当“自由恋爱”不能变现,不能为自己减轻负担,甚至不能提供太多精神慰藉,反而导致了沉重的负累时,女人开始怀念那些明码标价的交易。 至少,彩礼是钱,婚礼是面子,而阿小手中的“恩爱”,不过是张看不见摸不着的空头支票,甚至是欠条。

如果阿小这都是没钱闹得,那么阿小的主人哥儿达作为一个有些钱的洋人,女朋友像走马灯一样换。阿小瞧不起戈尔达的那些女人,觉得她们没名分,被随便玩弄。可这难道不是另一种“自由”的陷阱吗?剥离了婚姻的契约,女性就得到什么便宜了吗?别说阿小可怜她们,就连哥儿达都觉得,这些有的是,招之即来挥之即去,从稀缺性和对生活的帮助来说,反而不如阿小这样的高级保姆对自己更有价值。

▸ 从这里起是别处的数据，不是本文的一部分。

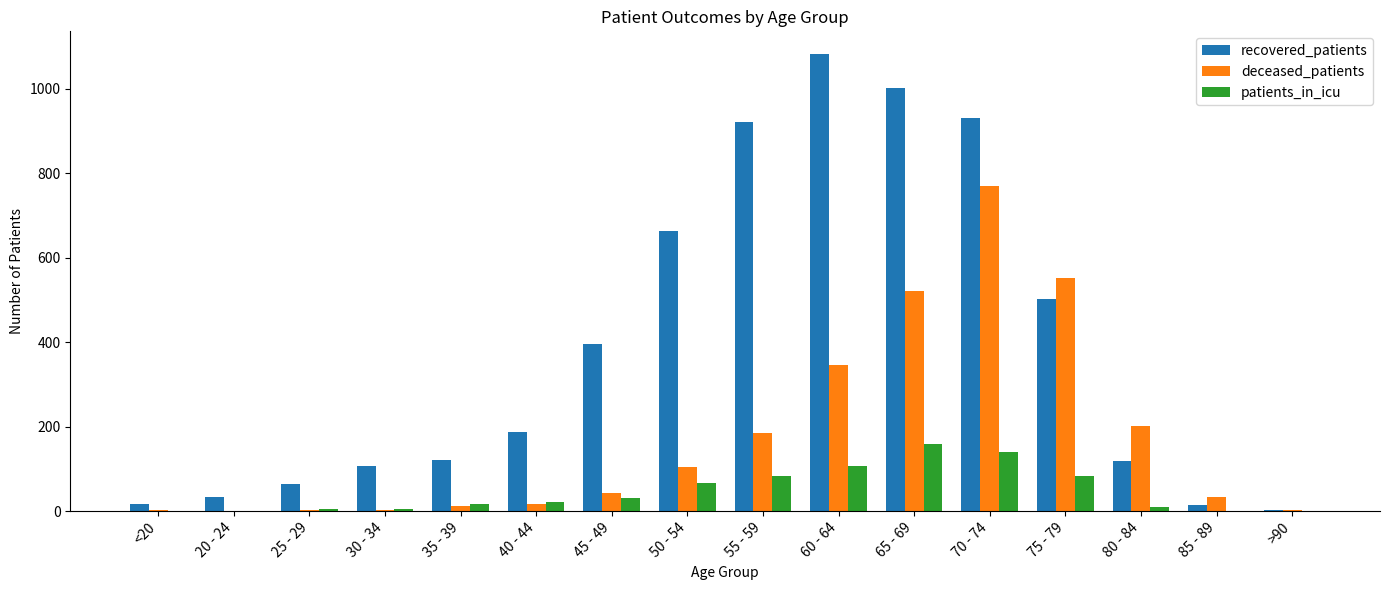

What is the maximum value shown in the chart?

1082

没名分的哥儿达女友是悲剧,有头有脸的富人就幸福吗?张爱玲笔锋一转,写到了楼上的新婚夫妇。又名分,有钱,男女都有钱,刚结婚三天,应该是最恩爱的时候,结果呢?“

“楼上的新夫妇吵起嘴来了,訇訇响,也不知是蹬脚,还是人被推搡着跌到橱柜或是玻璃窗上。女人带着哭声哩哩罗罗讲话,仿佛是扬州话的“你打我!……你打我!……你打死我啊!”

但是到了第二天,两人还要假扮恩爱夫妻,一起宴请女方亲戚。

这下,所有的路都被堵死了。旧式婚姻是悲剧,因为那是买卖;新式自由恋爱是悲剧,因为那是软饭硬吃+丧偶式育儿;做富人的玩物是悲剧,因为那是物化;有钱人的体面婚姻也是悲剧,因为那不过是戴着金镣铐的争吵。

读到这里,不禁让人遍体生寒。张爱玲在几十年前,就预演了当下女性在婚恋市场上的死局。现在的年轻人,无论怎么选,似乎都能在阿小的世界里找到对应。不婚不育保平安?阿小要是离了婚,断了经济来源,在那样的时代里更是死路一条;努力搞事业?阿小就是那个时代的“大厂女工”,勤勤恳恳做“牛马”,结果手停口停,周围全是吸血的嘴。

最悲凉的是,阿小还得活下去。她明天还得早起,还得给哥儿达煮咖啡,去应付他的女朋友们,给娘凑钱,去满足丈夫的生理需求,给孩子卖学校要求的做手工的红绿纸金纸,把孩子养大。

这种“还要继续”的韧性,不是希望,而是一种苍凉的惯性。女人无论怎么选,只要还活在这个由男性权力和经济枷锁编织的世界里,最终都逃不过这“桂花蒸”一般的日子——闷热、潮湿,没处可逃,只能在琐碎中慢慢蒸干了自己的一生。

在这场悲剧的比较学里,没有赢家,只有幸存者。而阿小,就是我们每一个在深夜里计算房贷、学费、生活费,看着身边那个只会耍嘴皮子的男人,却依然不得不爬起来继续明天的普通人。